(Collected data)
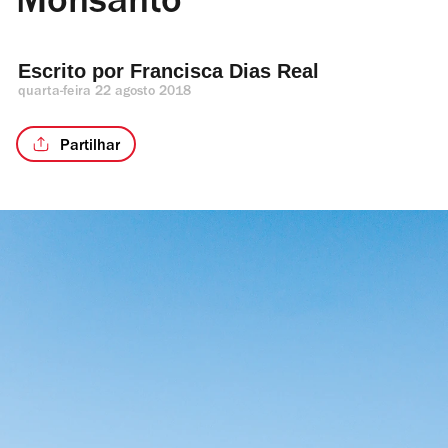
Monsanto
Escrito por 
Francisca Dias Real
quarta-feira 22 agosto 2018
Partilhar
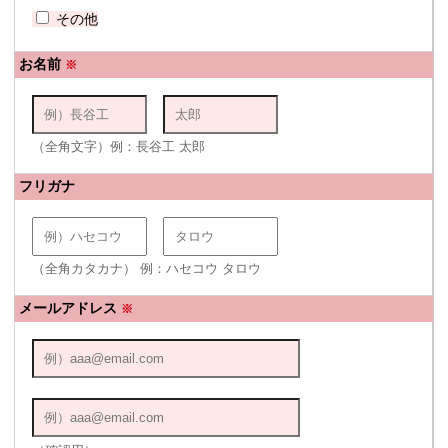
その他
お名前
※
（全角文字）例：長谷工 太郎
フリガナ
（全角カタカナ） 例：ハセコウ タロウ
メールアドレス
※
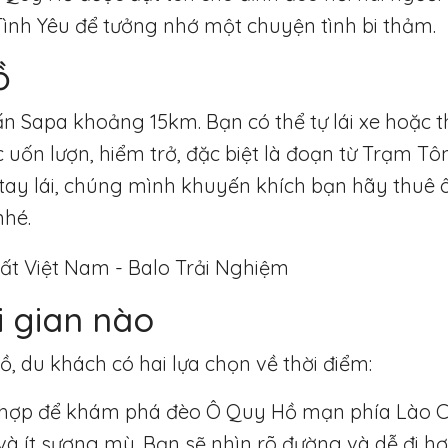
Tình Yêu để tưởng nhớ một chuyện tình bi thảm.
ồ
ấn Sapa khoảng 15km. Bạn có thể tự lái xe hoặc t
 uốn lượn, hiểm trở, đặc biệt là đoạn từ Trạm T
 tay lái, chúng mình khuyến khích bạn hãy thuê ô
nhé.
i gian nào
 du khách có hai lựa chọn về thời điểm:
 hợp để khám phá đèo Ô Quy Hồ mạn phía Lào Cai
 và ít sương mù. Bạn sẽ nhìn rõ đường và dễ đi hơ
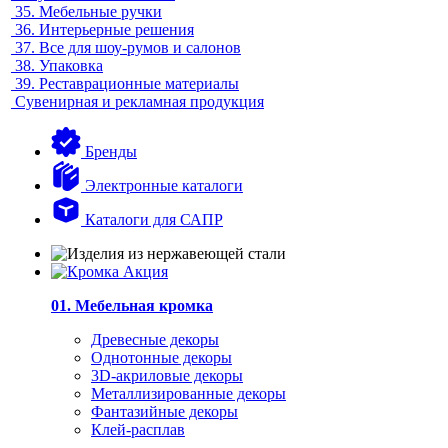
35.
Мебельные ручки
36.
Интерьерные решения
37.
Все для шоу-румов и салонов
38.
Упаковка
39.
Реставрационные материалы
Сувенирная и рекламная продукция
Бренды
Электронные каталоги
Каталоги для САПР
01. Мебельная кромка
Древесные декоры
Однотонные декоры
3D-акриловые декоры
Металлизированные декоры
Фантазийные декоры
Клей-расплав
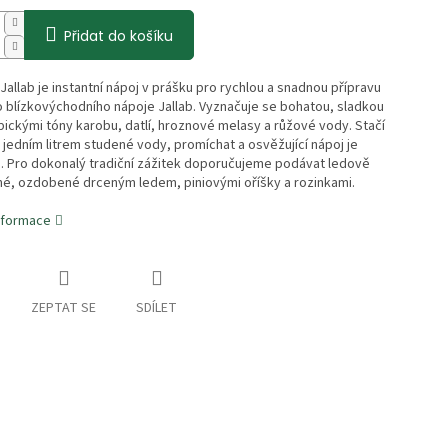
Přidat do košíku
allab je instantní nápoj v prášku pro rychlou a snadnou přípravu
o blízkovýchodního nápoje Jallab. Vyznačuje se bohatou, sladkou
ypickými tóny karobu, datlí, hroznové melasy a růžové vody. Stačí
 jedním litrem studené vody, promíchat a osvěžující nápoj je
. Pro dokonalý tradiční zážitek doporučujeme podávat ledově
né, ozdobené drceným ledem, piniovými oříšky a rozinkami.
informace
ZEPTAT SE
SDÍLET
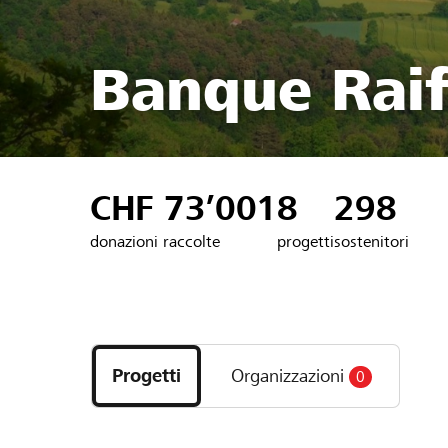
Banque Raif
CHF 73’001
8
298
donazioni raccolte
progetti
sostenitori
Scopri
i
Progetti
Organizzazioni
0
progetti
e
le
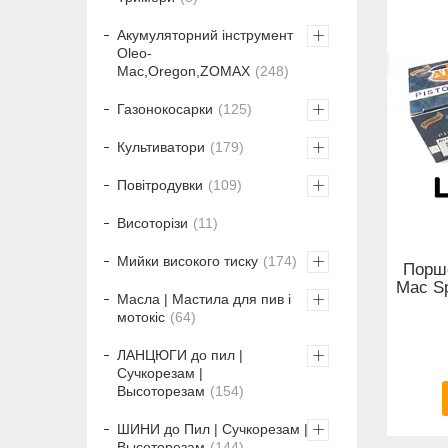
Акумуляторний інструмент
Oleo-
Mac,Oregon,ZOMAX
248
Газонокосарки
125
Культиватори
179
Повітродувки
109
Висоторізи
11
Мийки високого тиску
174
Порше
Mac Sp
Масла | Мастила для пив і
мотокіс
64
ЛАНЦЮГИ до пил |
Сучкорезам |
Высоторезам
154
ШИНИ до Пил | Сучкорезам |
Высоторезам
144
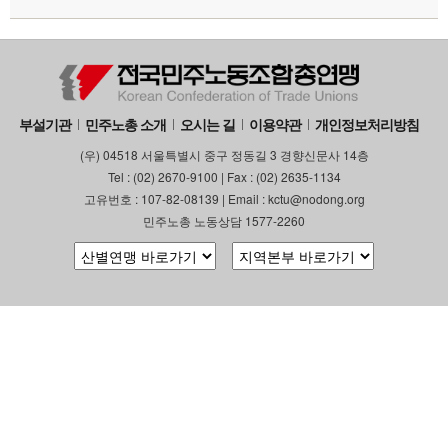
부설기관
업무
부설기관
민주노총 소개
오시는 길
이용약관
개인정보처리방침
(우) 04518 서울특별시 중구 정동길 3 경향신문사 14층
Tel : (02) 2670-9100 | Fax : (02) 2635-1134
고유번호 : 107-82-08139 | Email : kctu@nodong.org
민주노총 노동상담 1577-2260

§ **Exercise directions**
What you return must be every entry, word for word, without any pictures.

§ **Written answer**
Monsanto
Escrito por 
Francisca Dias Real
quarta-feira 22 agosto 2018
Partilhar
その他
お名前
※
（全角文字）例：長谷工 太郎
フリガナ
（全角カタカナ） 例：ハセコウ タロウ
メールアドレス
※
Tình Yêu để tưởng nhớ một chuyện tình bi thảm.
ồ
ấn Sapa khoảng 15km. Bạn có thể tự lái xe hoặc t
 uốn lượn, hiểm trở, đặc biệt là đoạn từ Trạm T
 tay lái, chúng mình khuyến khích bạn hãy thuê ô
nhé.
i gian nào
 du khách có hai lựa chọn về thời điểm:
 hợp để khám phá đèo Ô Quy Hồ mạn phía Lào Cai
 và ít sương mù. Bạn sẽ nhìn rõ đường và dễ đi hơ
35.
Мебельные ручки
36.
Интерьерные решения
37.
Все для шоу-румов и салонов
38.
Упаковка
39.
Реставрационные материалы
Сувенирная и рекламная продукция
Бренды
Электронные каталоги
Каталоги для САПР
01. Мебельная кромка
Древесные декоры
Однотонные декоры
3D-акриловые декоры
Металлизированные декоры
Фантазийные декоры
Клей-расплав
Přidat do košíku
allab je instantní nápoj v prášku pro rychlou a snadnou přípravu
o blízkovýchodního nápoje Jallab. Vyznačuje se bohatou, sladkou
ypickými tóny karobu, datlí, hroznové melasy a růžové vody. Stačí
 jedním litrem studené vody, promíchat a osvěžující nápoj je
. Pro dokonalý tradiční zážitek doporučujeme podávat ledově
né, ozdobené drceným ledem, piniovými oříšky a rozinkami.
informace
ZEPTAT SE
SDÍLET
Banque Raif
CHF 73’001
8
298
donazioni raccolte
progetti
sostenitori
Scopri
i
Progetti
Organizzazioni
0
progetti
e
le
Акумуляторний інструмент
Oleo-
Mac,Oregon,ZOMAX
248
Газонокосарки
125
Культиватори
179
Повітродувки
109
Висоторізи
11
Мийки високого тиску
174
Порше
Mac Sp
Масла | Мастила для пив і
мотокіс
64
ЛАНЦЮГИ до пил |
Сучкорезам |
Высоторезам
154
ШИНИ до Пил | Сучкорезам |
Высоторезам
144
부설기관
업무
부설기관
민주노총 소개
오시는 길
이용약관
개인정보처리방침
(우) 04518 서울특별시 중구 정동길 3 경향신문사 14층
Tel : (02) 2670-9100 | Fax : (02) 2635-1134
고유번호 : 107-82-08139 | Email : kctu@nodong.org
민주노총 노동상담 1577-2260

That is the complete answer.